The International Monetary Fund says Canada should ignore calls to relax stricter mortgage rules, or introduce new measures to reignite the housing market.
“The government is under pressure to ease macroprudential policy or introduce new initiatives that buttress housing activity,” said the IMF in a statement.
“This would be ill-advised, as household debt remains high and a gradual slowdown in the housing market is desirable to reduce vulnerabilities.”
Policy alone, won’t be enough to create a truly healthy market. The IMF wants governments on all levels to find ways to increase supply as well.
The IMF says a string of interest rate hikes by the Bank of Canada should help keep household debt in check while reducing financial stability risks.
For the now, the IMF says rates should stay on hold. When tightening is warranted, it should be gradual. But a cut isn’t out of the question either.
“If downside risks materialize and the outlook deteriorates, the Bank of Canada should be prepared to cut the policy rate.”
A sharp correction in the housing market is one of those risks.
“If a house price correction is accompanied by a rise in unemployment and a collapse in private consumption, additional risks to financial stability and growth could emerge,” said the IMF.

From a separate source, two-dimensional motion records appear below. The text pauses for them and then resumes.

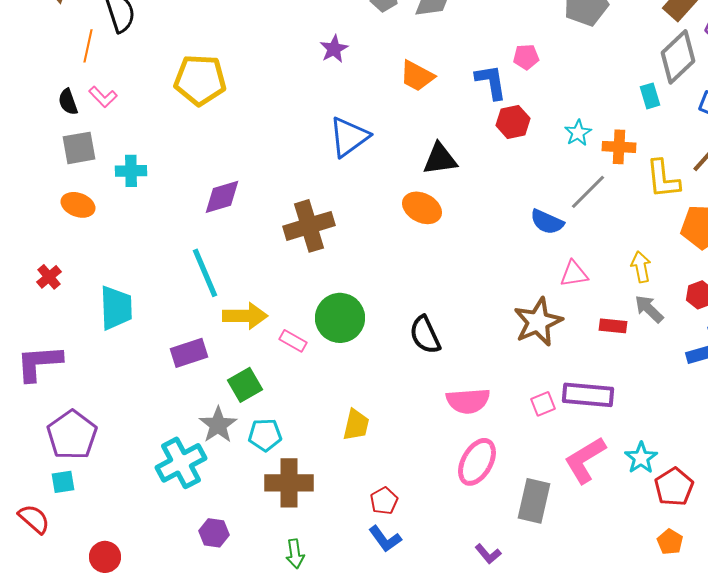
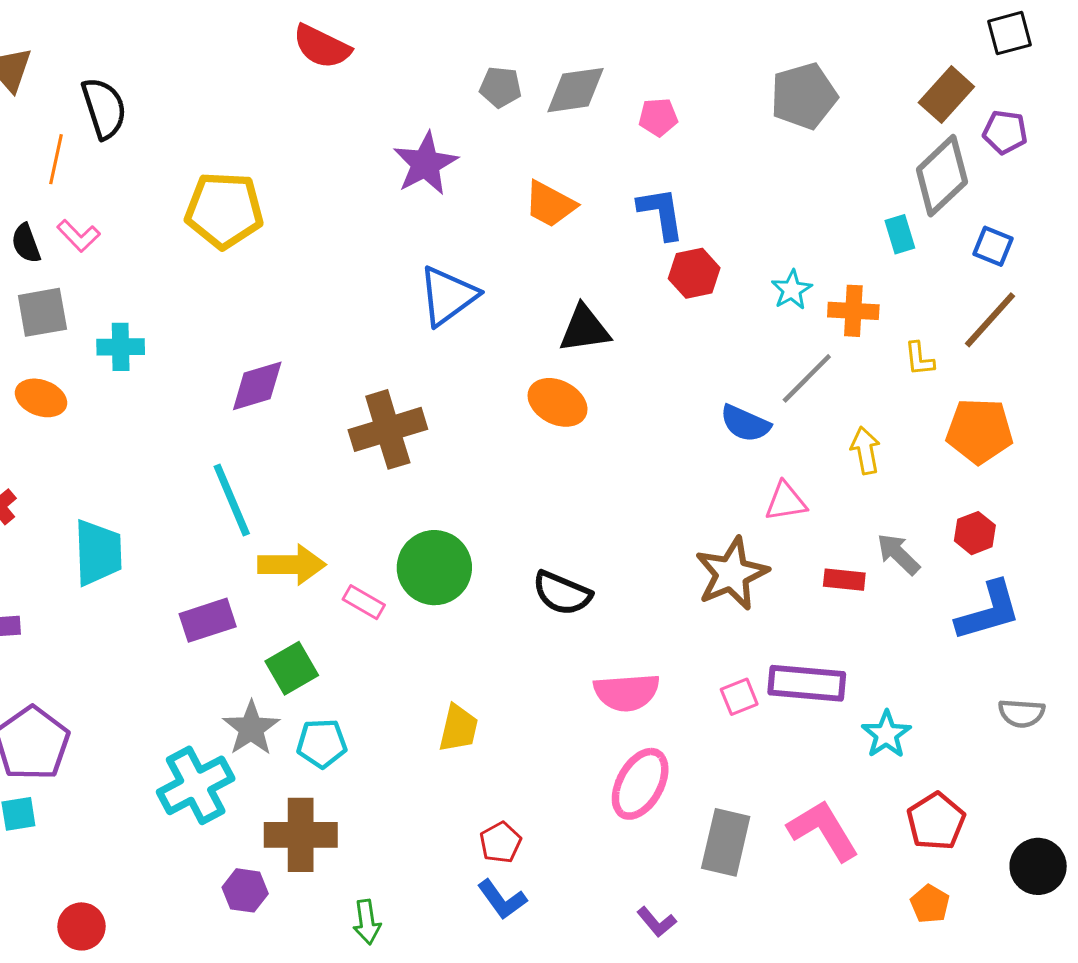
purple star: (334, 49) -> (425, 164), size x1.5
pink pentagon: (526, 57) -> (658, 117), moved
yellow L-shape: (663, 179) -> (919, 359), size x0.6
yellow arrow: (641, 267) -> (865, 450), moved
black semicircle: (425, 335) -> (562, 593), turned -42
cyan star: (641, 458) -> (886, 734), moved
pink L-shape: (585, 460) -> (823, 830), moved, turned 90
brown cross: (289, 483) -> (301, 835), moved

“External risks include a larger-than-expected global growth slowdown, a sharp tightening of global financial conditions, or an escalation of trade tensions between the U.S. and its major trading partners, which could include the failure to ratify USMCA and the break-up of NAFTA.”
The IMF says trade tensions with the U.S. and its biggest trading partners “casts a shadow over the economic outlook.”
GDP is projected to slow to 1.5 per cent in the 2019, according to the IMF's forecast.